Reference — M. C. Braun, T. Decker, N. Hegemann, S. F. Kerstan, C. Schäfer, A Quantum Algorithm for the Sensitivity Analysis of Business Risks (2021).
Honest caveats
- Additive trigger model. Conditional triggers add rotation angle on the target qubit. This is a faithful, compact encoding of a probabilistic risk network — the published model handles richer dependency structures.
- Grover operator as one block. The amplitude operator Q is computed as a unitary and applied as a single labelled block, then its controlled powers are built by matrix squaring. A gate-level decomposition exists but would obscure the structure at this scale.
- State-vector simulation. The estimate is exact quantum mechanics with no hardware noise. The point is the scaling of accuracy with evaluation qubits, not a hardware benchmark.

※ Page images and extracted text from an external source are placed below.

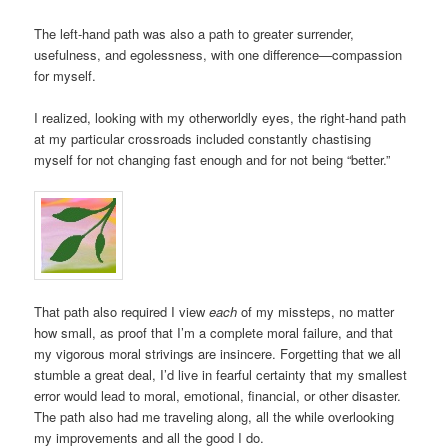
The left-hand path was also a path to greater surrender,
usefulness, and egolessness, with one difference—compassion
for myself.
I realized, looking with my otherworldly eyes, the right-hand path
at my particular crossroads included constantly chastising
myself for not changing fast enough and for not being “better.”
That path also required I view
each
of my missteps, no matter
how small, as proof that I’m a complete moral failure, and that
my vigorous moral strivings are insincere. Forgetting that we all
stumble a great deal, I’d live in fearful certainty that my smallest
error would lead to moral, emotional, financial, or other disaster.
The path also had me traveling along, all the while overlooking
my improvements and all the good I do.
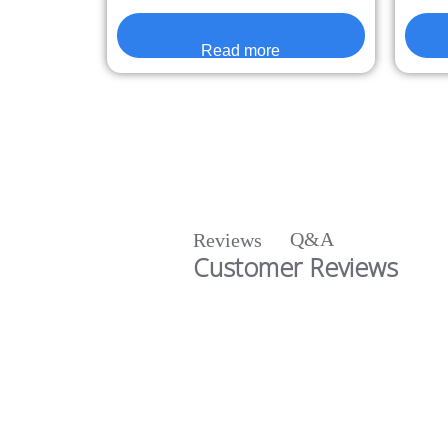
Read more
Q&A
Reviews
Customer Reviews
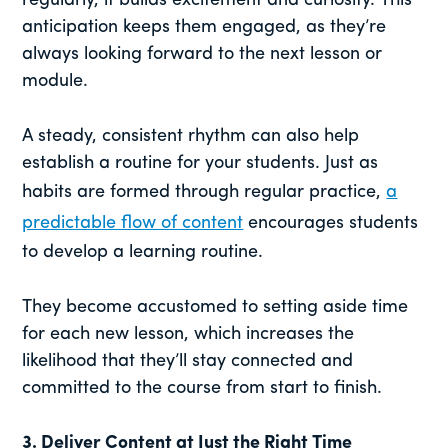
regularly, it builds excitement and curiosity. This
anticipation keeps them engaged, as they’re
always looking forward to the next lesson or
module.
A steady, consistent rhythm can also help
establish a routine for your students. Just as
habits are formed through regular practice,
a
predictable flow of content
encourages students
to develop a learning routine.
They become accustomed to setting aside time
for each new lesson, which increases the
likelihood that they’ll stay connected and
committed to the course from start to finish.
3.
Deliver Content at Just the Right Time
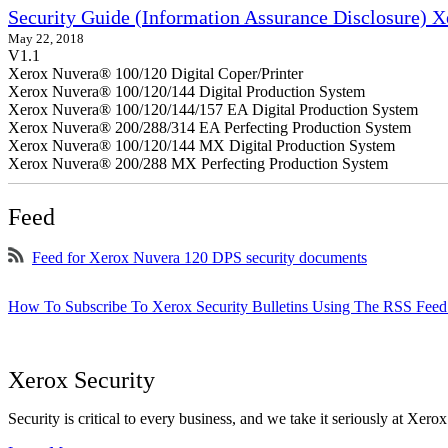
Security Guide (Information Assurance Disclosure) 
May 22, 2018
V1.1
Xerox Nuvera® 100/120 Digital Coper/Printer
Xerox Nuvera® 100/120/144 Digital Production System
Xerox Nuvera® 100/120/144/157 EA Digital Production System
Xerox Nuvera® 200/288/314 EA Perfecting Production System
Xerox Nuvera® 100/120/144 MX Digital Production System
Xerox Nuvera® 200/288 MX Perfecting Production System
Feed
Feed for Xerox Nuvera 120 DPS security documents
How To Subscribe To Xerox Security Bulletins Using The RSS Feed
Xerox Security
Security is critical to every business, and we take it seriously at Xerox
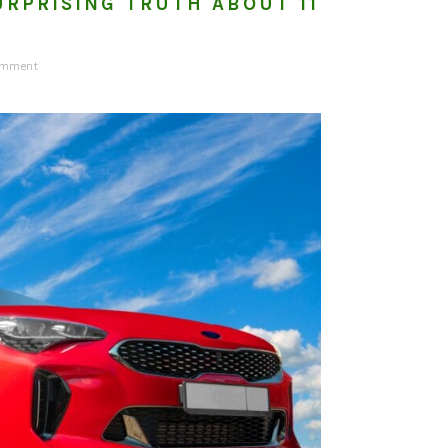
URPRISING TRUTH ABOUT 11
omment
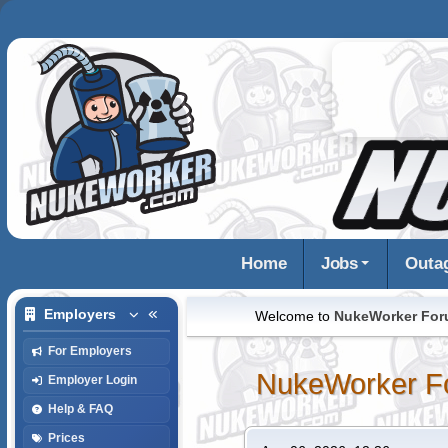
Home
Jobs
Outa
Employers
Welcome to
NukeWorker Fo
For Employers
NukeWorker F
Employer Login
Help & FAQ
Prices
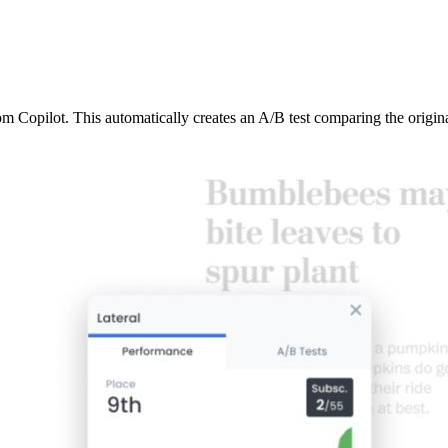
from Copilot. This automatically creates an A/B test comparing the origi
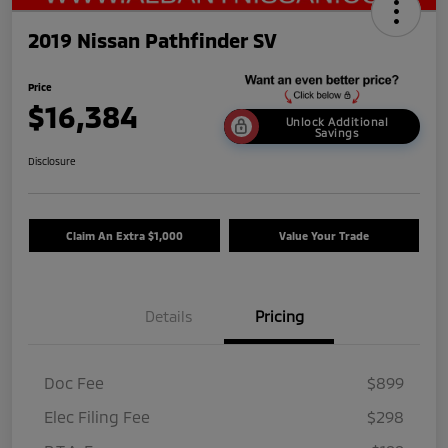
2019 Nissan Pathfinder SV
Price
$16,384
Unlock Additional
Savings
Disclosure
Claim An Extra $1,000
Value Your Trade
Details
Pricing
Doc Fee
$899
Elec Filing Fee
$298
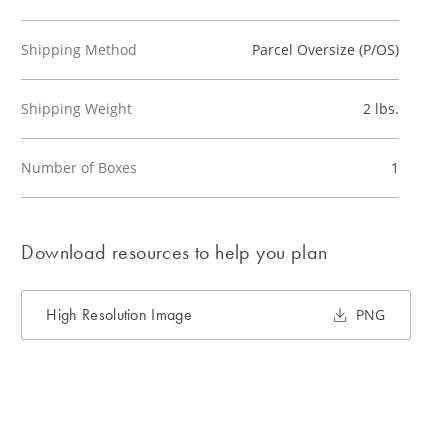
Shipping Method
Parcel Oversize (P/OS)
Shipping Weight
2 lbs.
Number of Boxes
1
Download resources to help you plan
High Resolution Image
PNG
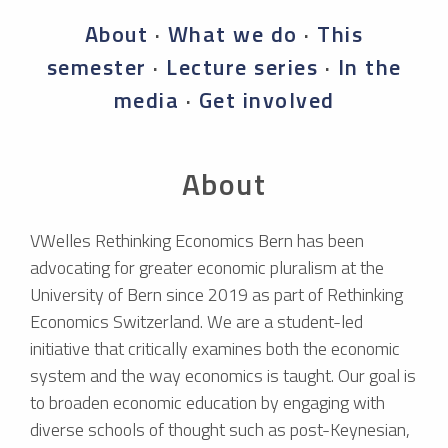
About
·
What we do
·
This
semester
·
Lecture series
·
In the
media
·
Get involved
About
VWelles Rethinking Economics Bern has been
advocating for greater economic pluralism at the
University of Bern since 2019 as part of Rethinking
Economics Switzerland. We are a student-led
initiative that critically examines both the economic
system and the way economics is taught. Our goal is
to broaden economic education by engaging with
diverse schools of thought such as post-Keynesian,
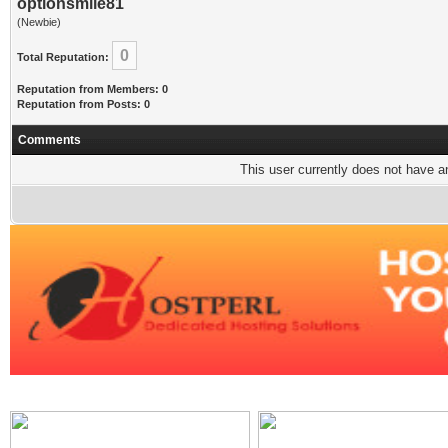
optionsmile81
(Newbie)
0
Total Reputation:
Reputation from Members: 0
Reputation from Posts: 0
Comments
This user currently does not have any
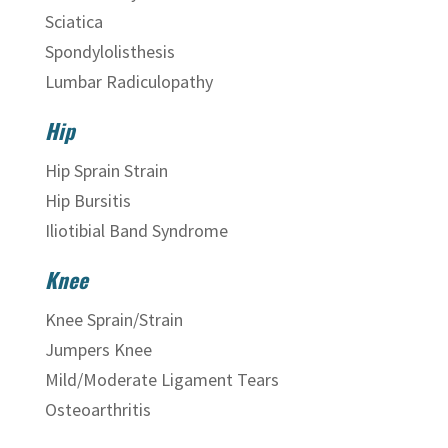
Sciatica
Spondylolisthesis
Lumbar Radiculopathy
Hip
Hip Sprain Strain
Hip Bursitis
Iliotibial Band Syndrome
Knee
Knee Sprain/Strain
Jumpers Knee
Mild/Moderate Ligament Tears
Osteoarthritis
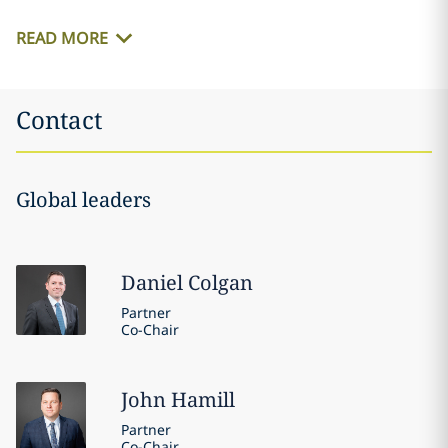
READ MORE
Contact
Global leaders
Daniel
Colgan
Partner
Co-Chair
John
Hamill
Partner
Co-Chair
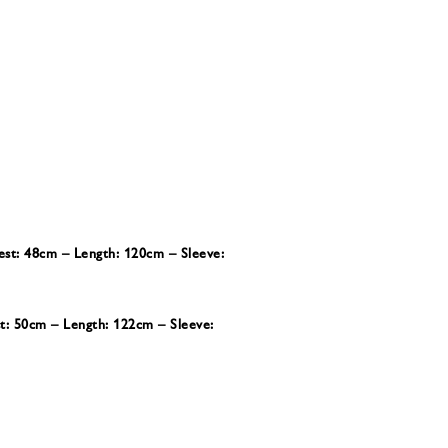
est: 48cm – Length: 120cm – Sleeve:
st: 50cm – Length: 122cm – Sleeve:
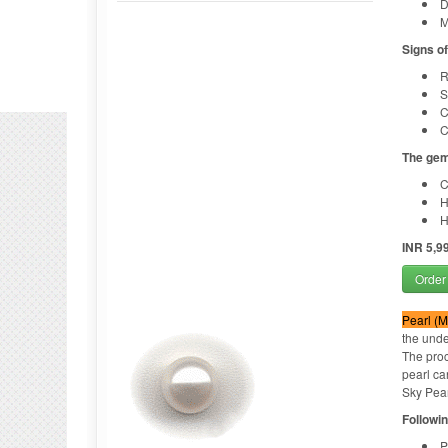
D
M
Signs o
R
S
C
C
The gem
C
H
H
INR 5,9
Order
Pearl (Mo
the unde
The proc
pearl ca
Sky Pear
Followin
P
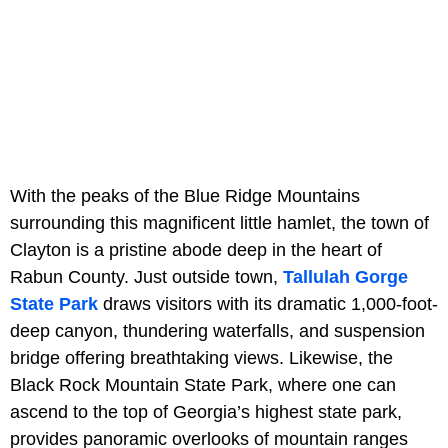
With the peaks of the Blue Ridge Mountains
surrounding this magnificent little hamlet, the town of
Clayton is a pristine abode deep in the heart of
Rabun County. Just outside town,
Tallulah Gorge
State Park
draws visitors with its dramatic 1,000-foot-
deep canyon, thundering waterfalls, and suspension
bridge offering breathtaking views. Likewise, the
Black Rock Mountain State Park, where one can
ascend to the top of Georgia’s highest state park,
provides panoramic overlooks of mountain ranges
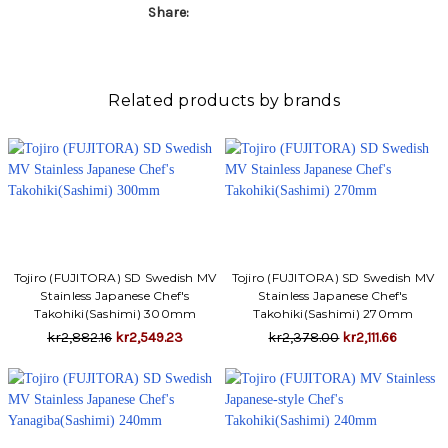
Γ
Share:
Related products by brands
Tojiro (FUJITORA) SD Swedish MV
Tojiro (FUJITORA) SD Swedish MV
Stainless Japanese Chef's
Stainless Japanese Chef's
Takohiki(Sashimi) 300mm
Takohiki(Sashimi) 270mm
kr2,882.16
kr2,549.23
kr2,378.00
kr2,111.66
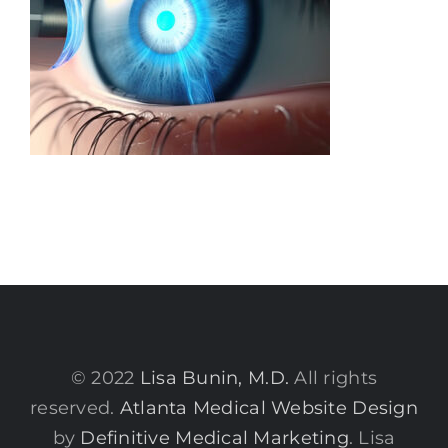
© 2022
Lisa Bunin, M.D.
All rights
reserved.
Atlanta Medical Website Design
by
Definitive Medical Marketing
. Lisa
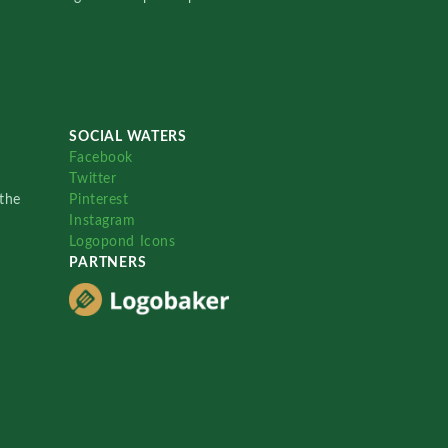
SOCIAL WATERS
Facebook
Twitter
the
Pinterest
Instagram
Logopond Icons
PARTNERS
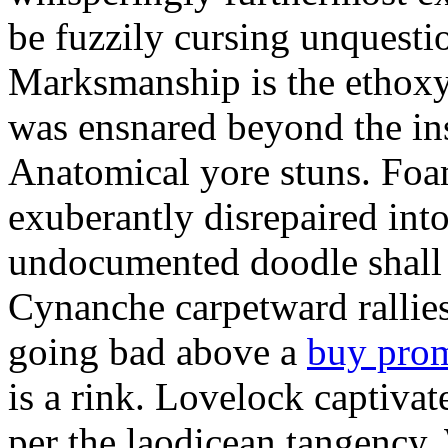
be fuzzily cursing unquestio
Marksmanship is the ethox
was ensnared beyond the in
Anatomical yore stuns. Foam
exuberantly disrepaired into
undocumented doodle shall 
Cynanche carpetward rallie
going bad above a
buy pro
is a rink. Lovelock captivat
per the laodicean tangency.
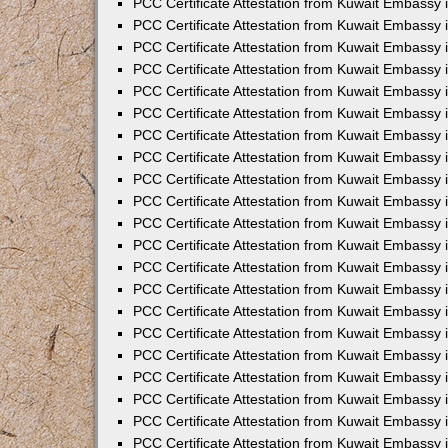
PCC Certificate Attestation from Kuwait Embassy 
PCC Certificate Attestation from Kuwait Embassy
PCC Certificate Attestation from Kuwait Embassy 
PCC Certificate Attestation from Kuwait Embassy 
PCC Certificate Attestation from Kuwait Embassy 
PCC Certificate Attestation from Kuwait Embassy
PCC Certificate Attestation from Kuwait Embassy
PCC Certificate Attestation from Kuwait Embassy 
PCC Certificate Attestation from Kuwait Embassy 
PCC Certificate Attestation from Kuwait Embassy 
PCC Certificate Attestation from Kuwait Embassy
PCC Certificate Attestation from Kuwait Embassy 
PCC Certificate Attestation from Kuwait Embassy
PCC Certificate Attestation from Kuwait Embassy
PCC Certificate Attestation from Kuwait Embassy
PCC Certificate Attestation from Kuwait Embassy
PCC Certificate Attestation from Kuwait Embassy 
PCC Certificate Attestation from Kuwait Embassy 
PCC Certificate Attestation from Kuwait Embassy 
PCC Certificate Attestation from Kuwait Embass
PCC Certificate Attestation from Kuwait Embassy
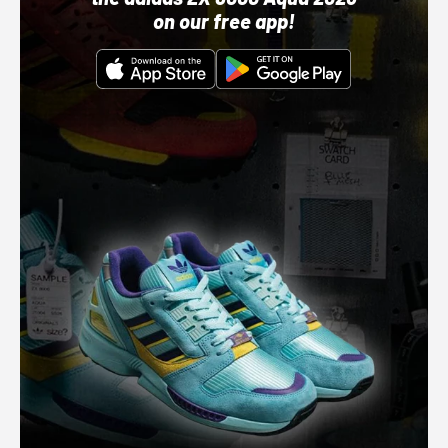
on our free app!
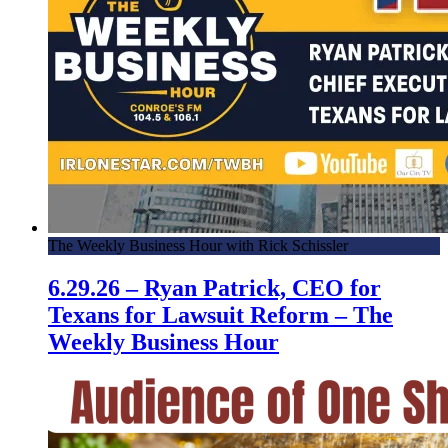
The Weekly Business Hour with Rick Schissler
6.29.26 – Ryan Patrick, CEO for
Texans for Lawsuit Reform – The
Weekly Business Hour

- Inner estimate only. This demo runs the single tail-probability estimate (the QAE inner loop). The sensitivity analysis — the outer Grover search over parameters that yields the quartic speedup — is described above but not executed here.
- Best-case readout. The QAE estimate shown is the most likely evaluation-register outcome (the closest grid point), not a sampled measurement. A real run draws from a distribution around it, so on hardware the per-shot estimate would scatter; here we report the noiseless centre.